Aparte de la vida y la verdad, queremos algo más: queremos amor. No hay niño que no demuestre su amor instintivamente pegándose al regazo de su madre. Acude a ella para que le vende la herida que se ha hecho jugando y, más adelante, busca un joven compañero a quien descifrar su corazón con palabras; alguien que coincida con la hermosa definición de amigo; alguien a cuyo lado se pueda guardar silencio.

La búsqueda de amor se extiende desde la cuna hasta la sepultura. No obstante, aunque queramos todas estas cosas, ¿las encontramos aquí? ¿Encontramos aquí la vida en toda su plenitud? Evidentemente, no. Cada tictac del reloj nos acerca a la tumba. Nuestros corazones solo son ahogados tambores que tocan una marcha fúnebre. «Así de hora en hora maduramos, y así de hora en hora nos pudrimos» (II, 7), escribió Shakespeare en Como gustéis. Ni la vida ni la verdad existen aquí en plenitud. Cuanto más estudiamos, menos sabemos, porque descubrimos nuevas vías de conocimiento que podríamos pasarnos toda la vida recorriendo. ¡Ojalá supiera hoy una millonésima parte de lo que creía saber la noche que me gradué en el instituto!

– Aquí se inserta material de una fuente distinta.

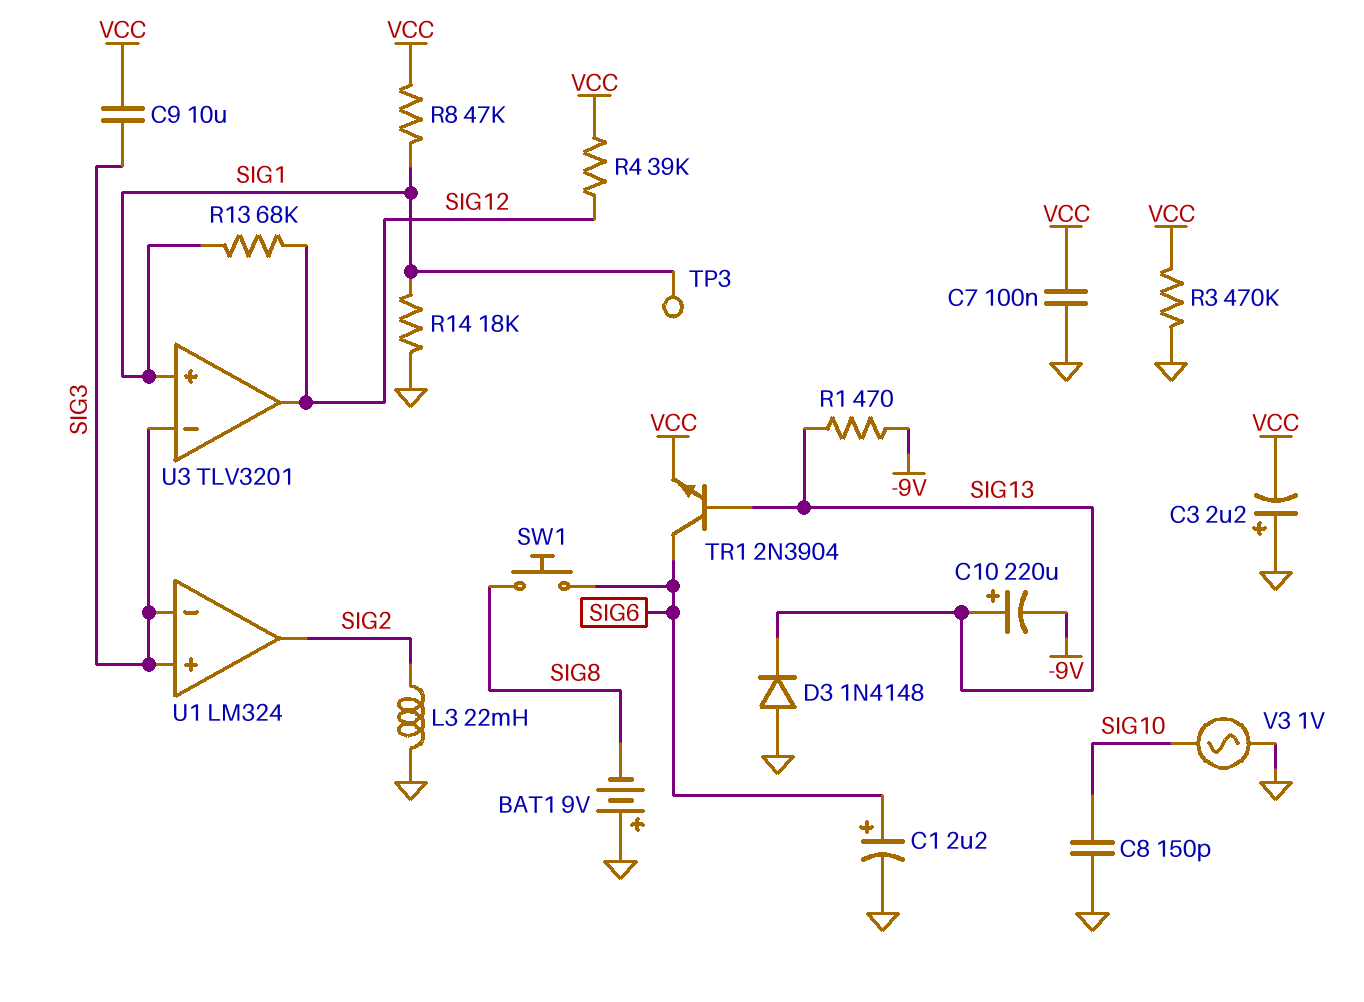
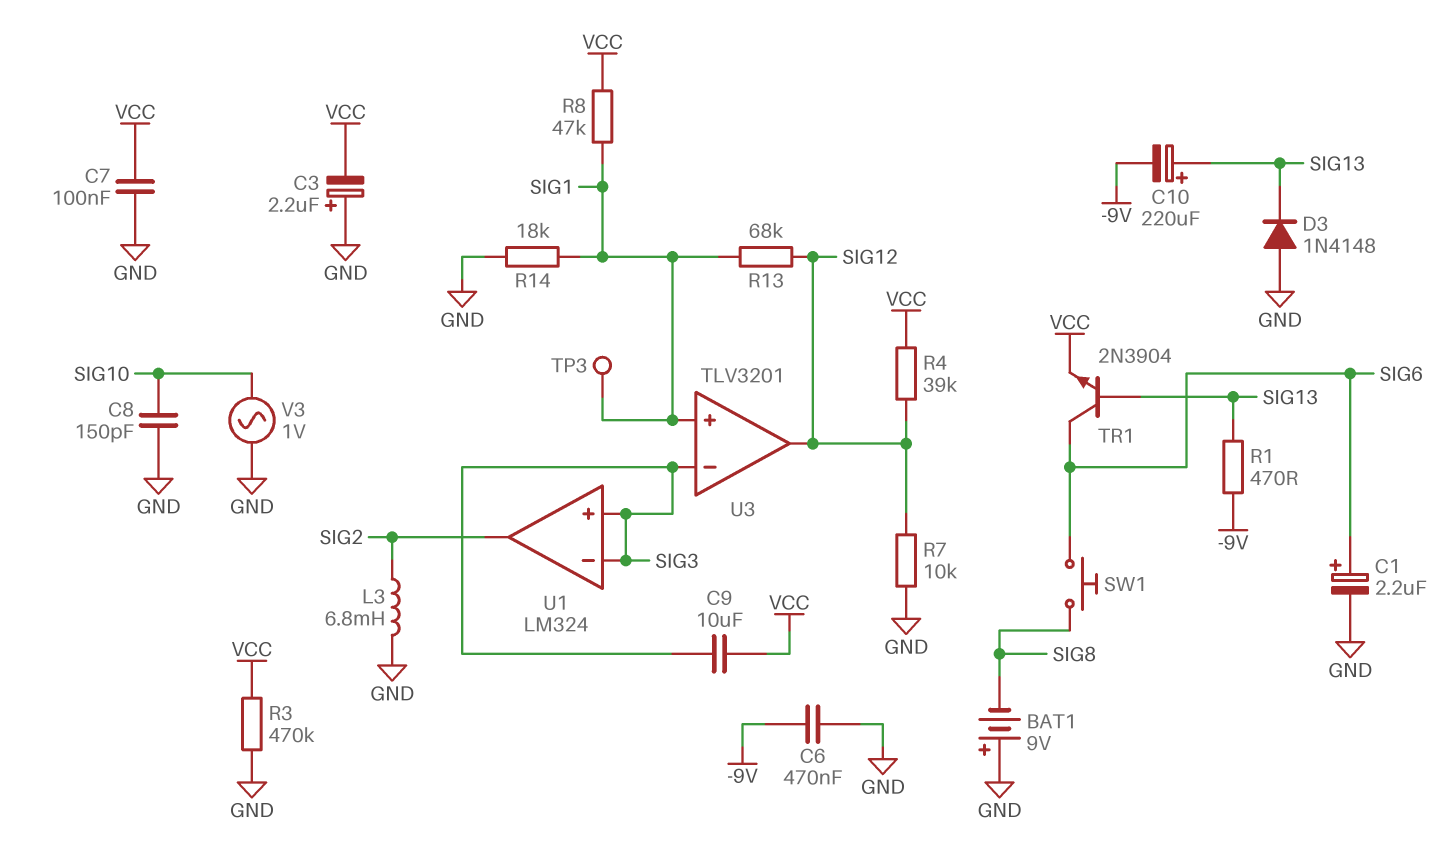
C6: none -> 470nF (-9V, GND)
L3: 22mH (GND, SIG2) -> 6.8mH (GND, SIG2)
R7: none -> 10k (GND, SIG12)

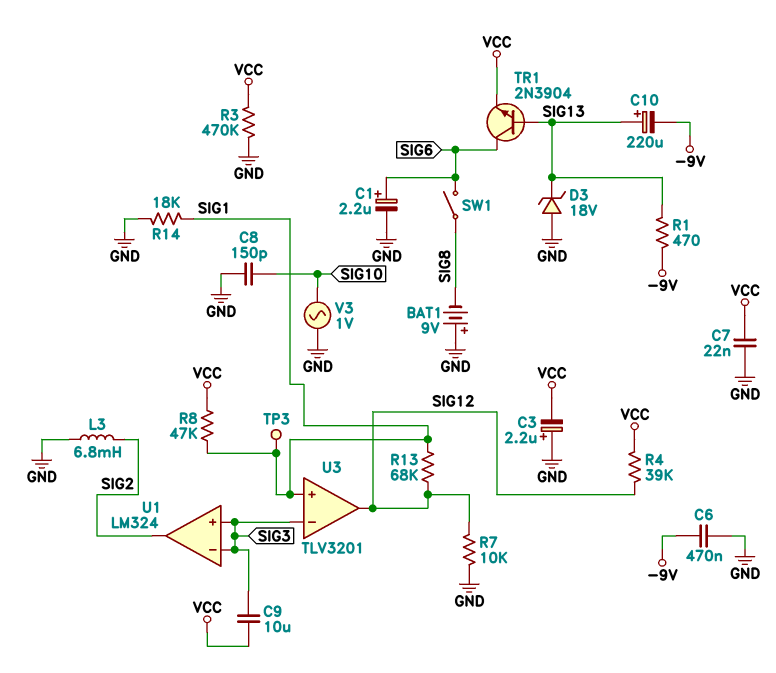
C7: 100nF (GND, VCC) -> 22nF (GND, VCC)
D3: diode 1N4148 (A GND, K SIG13) -> zener 18V (A GND, K SIG13)
SW1: button (SIG6, SIG8) -> switch (SIG6, SIG8)

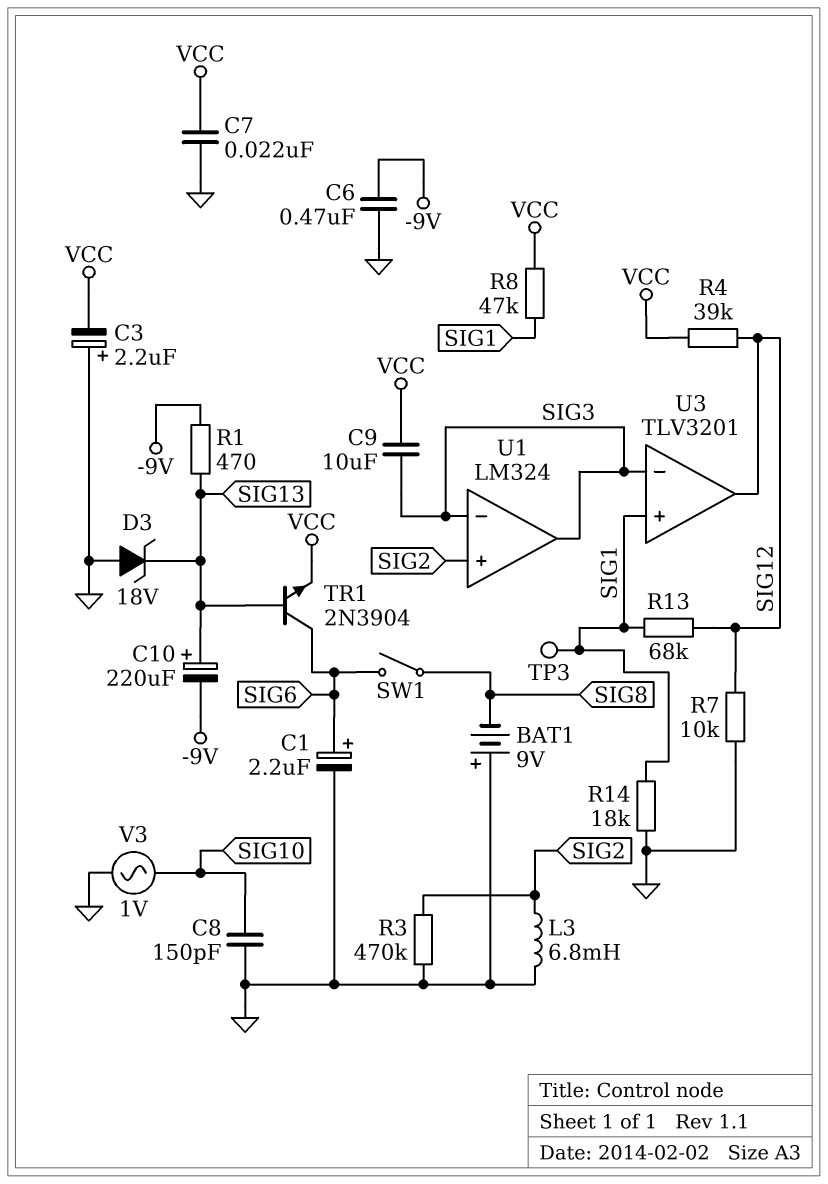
R3: 470k (GND, VCC) -> 470k (GND, SIG2)
U1 pin in+: SIG3 -> SIG2
U1 pin out: SIG2 -> SIG3

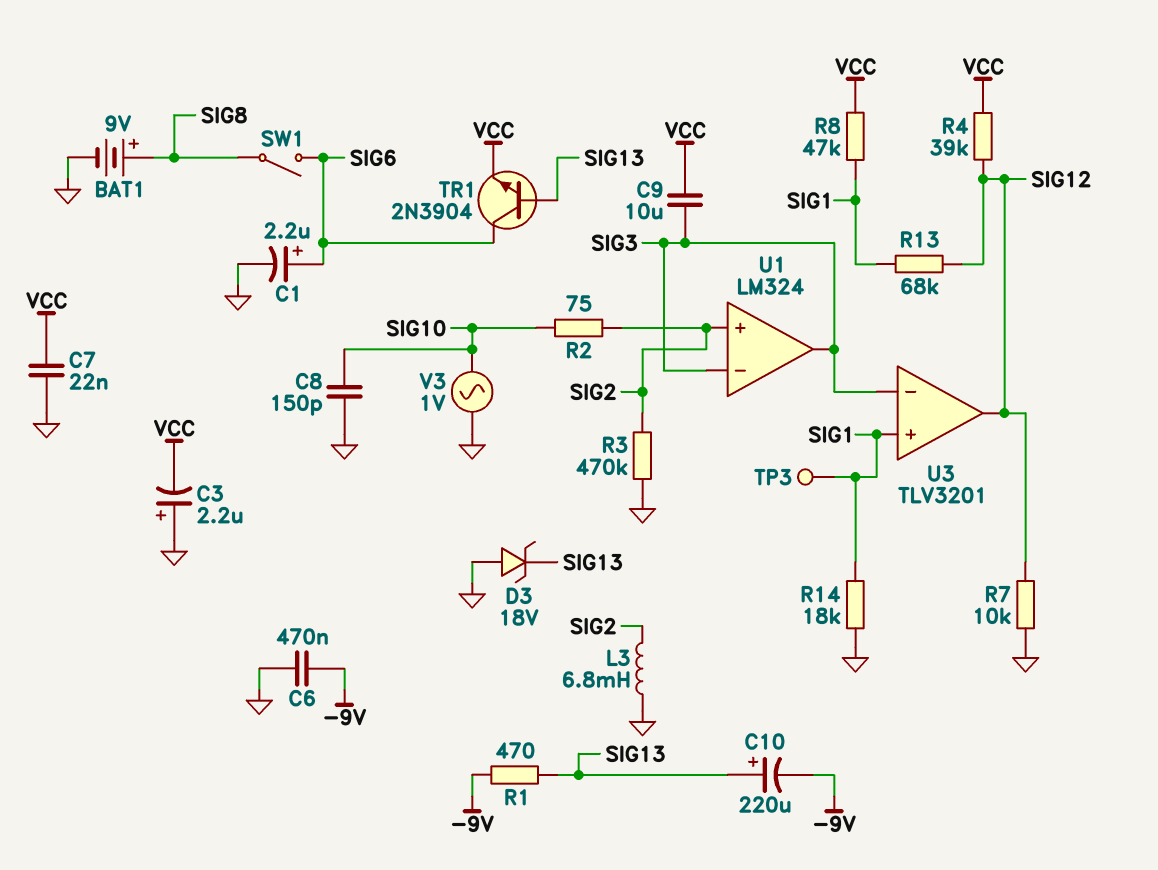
BAT1: 9V (plus GND, minus SIG8) -> 9V (plus SIG8, minus GND)
R2: none -> 75 (SIG2, SIG10)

La verdad y el amor no están aquí abajo. Cuando el amor sigue siendo hermoso y noble, llega un día en que vamos dando el último abrazo a los amigos y del último pastel del gran banquete de la vida solo quedan las migas. ¿Estamos destinados a una vida absurda? ¿Tendríamos ojos si no hubiera nada que ver? Preguntémonos: «¿Cuál es la fuente de luz de una habitación?». Desde luego, no la del microscopio, donde la luz se mezcla con la sombras; ni la de debajo de una silla, donde la luz se mezcla con la oscuridad. Si anhelamos encontrar la fuente de la vida, de la verdad y del amor que es la claridad de este mundo, tenemos que dirigirnos hacia una vida que no esté mezclada con su sombra, que es la muerte; una verdad que no esté mezclada con su sombra, que es el error; un amor que no esté mezclado con su sombra, que son el odio y la amargura. Tenemos que alcanzar una vida pura, una verdad pura, un amor puro: y esa es la definición de Dios. Eso es lo que deseamos y para lo que hemos sido creados.

Después de tantas tentativas de evasión de la invasión divina del alma, Thompson concluye el poema poniendo estas palabras en boca de Dios:

«¡Oh, ser extraño, lastimoso, inútil!

¿por qué su amor ha de guardarte nadie,

—dijo— si soy el único que irradie

sobre la nada el don de una sonrisa?

El corazón humano amor no ofrece

sino a quien lo merece:

y tú ¿de quién jamás has merecido

que te mire y que te ame,

tú, de la arcilla de hombre que se pisa

el terrón más infame?

¡No sabes cuán indigno siempre has sido

de todo amor!... ¿Y quién será el que quiera,

a ti tan vil, brindarte su cariño?

¿quién sino Yo? ¡ay! ¿quién sino Yo solo?

Cuanto te arrebaté lo hice sin dolo,

no por dañarte, antes buscando plazos

para que al fin pudiera

hallarlo tu extravío entre Mis brazos.

Cuanto tu error de niño

imaginó perdido aquí te espera,

guardado en casa por Mi amor paciente.

¡Ponte de pie, dame la mano y vente!».

[1] El autor de la versión española del poema «The Hound of Heaven» que recogemos aquí es Aurelio Espinosa Pólit. Hemos hecho las modificaciones imprescindibles para ajustar los versos a la interpretación personal que ofrece Fulton Sheen del poema (N. de la T.).